Which lines of the records below contain the word "grew"? Show each one.

--- MATERIAL FOR THIS EXERCISE ---
%%

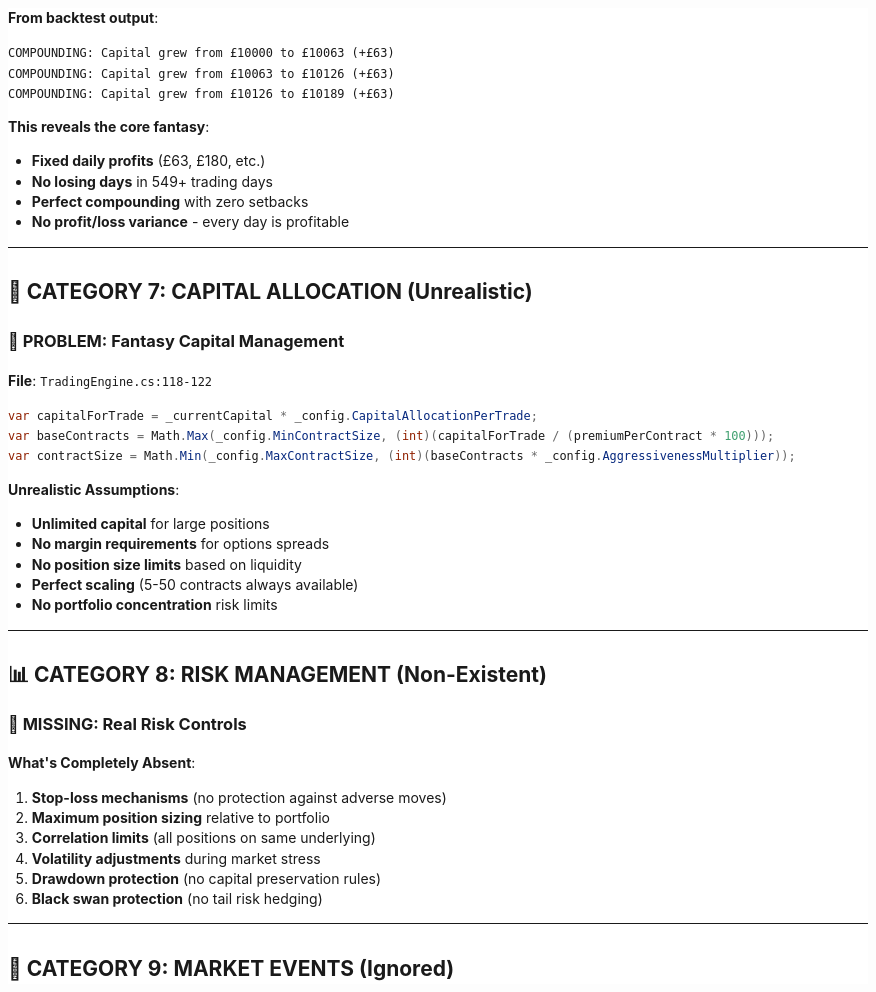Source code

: **From backtest output**:
```
COMPOUNDING: Capital grew from £10000 to £10063 (+£63)
COMPOUNDING: Capital grew from £10063 to £10126 (+£63)  
COMPOUNDING: Capital grew from £10126 to £10189 (+£63)
```

**This reveals the core fantasy**:
- **Fixed daily profits** (£63, £180, etc.)
- **No losing days** in 549+ trading days
- **Perfect compounding** with zero setbacks
- **No profit/loss variance** - every day is profitable

---

## 🏦 **CATEGORY 7: CAPITAL ALLOCATION (Unrealistic)**

### 🚨 **PROBLEM**: Fantasy Capital Management

**File**: `TradingEngine.cs:118-122`

```csharp
var capitalForTrade = _currentCapital * _config.CapitalAllocationPerTrade;
var baseContracts = Math.Max(_config.MinContractSize, (int)(capitalForTrade / (premiumPerContract * 100)));
var contractSize = Math.Min(_config.MaxContractSize, (int)(baseContracts * _config.AggressivenessMultiplier));
```

**Unrealistic Assumptions**:
- **Unlimited capital** for large positions
- **No margin requirements** for options spreads
- **No position size limits** based on liquidity
- **Perfect scaling** (5-50 contracts always available)
- **No portfolio concentration** risk limits

---

## 📊 **CATEGORY 8: RISK MANAGEMENT (Non-Existent)**

### 🚨 **MISSING**: Real Risk Controls

**What's Completely Absent**:
1. **Stop-loss mechanisms** (no protection against adverse moves)
2. **Maximum position sizing** relative to portfolio
3. **Correlation limits** (all positions on same underlying)
4. **Volatility adjustments** during market stress
5. **Drawdown protection** (no capital preservation rules)
6. **Black swan protection** (no tail risk hedging)

---

## 🎪 **CATEGORY 9: MARKET EVENTS (Ignored)**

%%

--- ANSWER AREA ---
COMPOUNDING: Capital grew from £10000 to £10063 (+£63)
COMPOUNDING: Capital grew from £10063 to £10126 (+£63)  
COMPOUNDING: Capital grew from £10126 to £10189 (+£63)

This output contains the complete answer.